Solutions

1. Cycle Detection (DFS)

class Solution:
    def findRedundantConnection(self, edges: List[List[int]]) -> List[int]:
        n = len(edges)
        adj = [[] for _ in range(n + 1)]

        def dfs(node, par):
            if visit[node]:
                return True

            visit[node] = True
            for nei in adj[node]:
                if nei == par:
                    continue
                if dfs(nei, node):
                    return True
            return False

        for u, v in edges:
            adj[u].append(v)
            adj[v].append(u)
            visit = [False] * (n + 1)

            if dfs(u, -1):
                return [u, v]
        return []

Time & Space Complexity

Time complexity: $O(E * (V + E))$
Space complexity: $O(V + E)$

Where $V$ is the number of vertices and $E$ is the number of edges in the graph.

2. Depth First Search (Optimal)

class Solution:
    def findRedundantConnection(self, edges: List[List[int]]) -> List[int]:
        n = len(edges)
        adj = [[] for _ in range(n + 1)]
        for u, v in edges:
            adj[u].append(v)
            adj[v].append(u)

        visit = [False] * (n + 1)
        cycle = set()
        cycleStart = -1

        def dfs(node, par):
            nonlocal cycleStart
            if visit[node]:
                cycleStart = node
                return True

            visit[node] = True
            for nei in adj[node]:
                if nei == par:
                    continue
                if dfs(nei, node):
                    if cycleStart != -1:
                        cycle.add(node)
                    if node == cycleStart:
                        cycleStart = -1
                    return True
            return False

        dfs(1, -1)

        for u, v in reversed(edges):
            if u in cycle and v in cycle:
                return [u, v]

        return []

Time & Space Complexity

Time complexity: $O(V + E)$
Space complexity: $O(V + E)$

Where $V$ is the number of vertices and $E$ is the number of edges in the graph.

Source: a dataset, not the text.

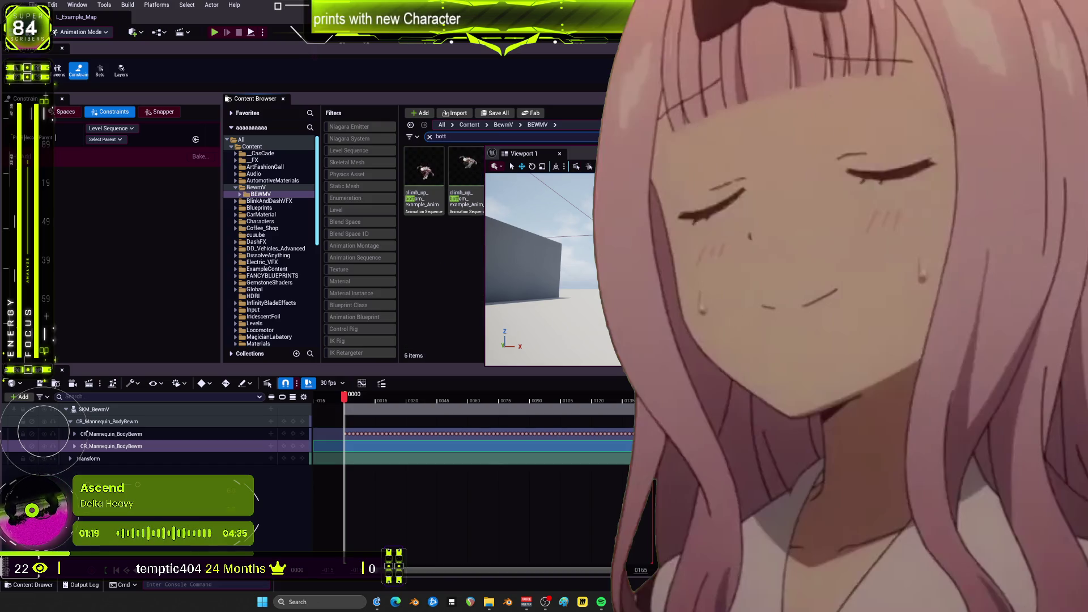
{"action": "left_click_drag", "start_coordinate": [624, 153], "coordinate": [626, 279]}
{"action": "left_click", "coordinate": [252, 147]}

3. Topological Sort (Kahn's Algorithm)

class Solution:
    def findRedundantConnection(self, edges: List[List[int]]) -> List[int]:
        n = len(edges)
        indegree = [0] * (n + 1)
        adj = [[] for _ in range(n + 1)]
        for u, v in edges:
            adj[u].append(v)
            adj[v].append(u)
            indegree[u] += 1
            indegree[v] += 1

        q = deque()
        for i in range(1, n + 1):
            if indegree[i] == 1:
                q.append(i)

        while q:
            node = q.popleft()
            indegree[node] -= 1
            for nei in adj[node]:
                indegree[nei] -= 1
                if indegree[nei] == 1:
                    q.append(nei)

        for u, v in reversed(edges):
            if indegree[u] == 2 and indegree[v]:
                return [u, v]
        return []

Time & Space Complexity

Time complexity: $O(V + E)$
Space complexity: $O(V + E)$

Where $V$ is the number of vertices and $E$ is the number of edges in the graph.

4. Disjoint Set Union

class Solution:
    def findRedundantConnection(self, edges: List[List[int]]) -> List[int]:
        par = [i for i in range(len(edges) + 1)]
        rank = [1] * (len(edges) + 1)

        def find(n):
            p = par[n]
            while p != par[p]:
                par[p] = par[par[p]]
                p = par[p]
            return p

        def union(n1, n2):
            p1, p2 = find(n1), find(n2)

            if p1 == p2:
                return False
            if rank[p1] > rank[p2]:
                par[p2] = p1
                rank[p1] += rank[p2]
            else:
                par[p1] = p2
                rank[p2] += rank[p1]
            return True

        for n1, n2 in edges:
            if not union(n1, n2):
                return [n1, n2]

Time & Space Complexity

Time complexity: $O(V + (E * α(V)))$
Space complexity: $O(V)$

Where $V$ is the number of vertices and $E$ is the number of edges in the graph. $α()$ is used for amortized complexity.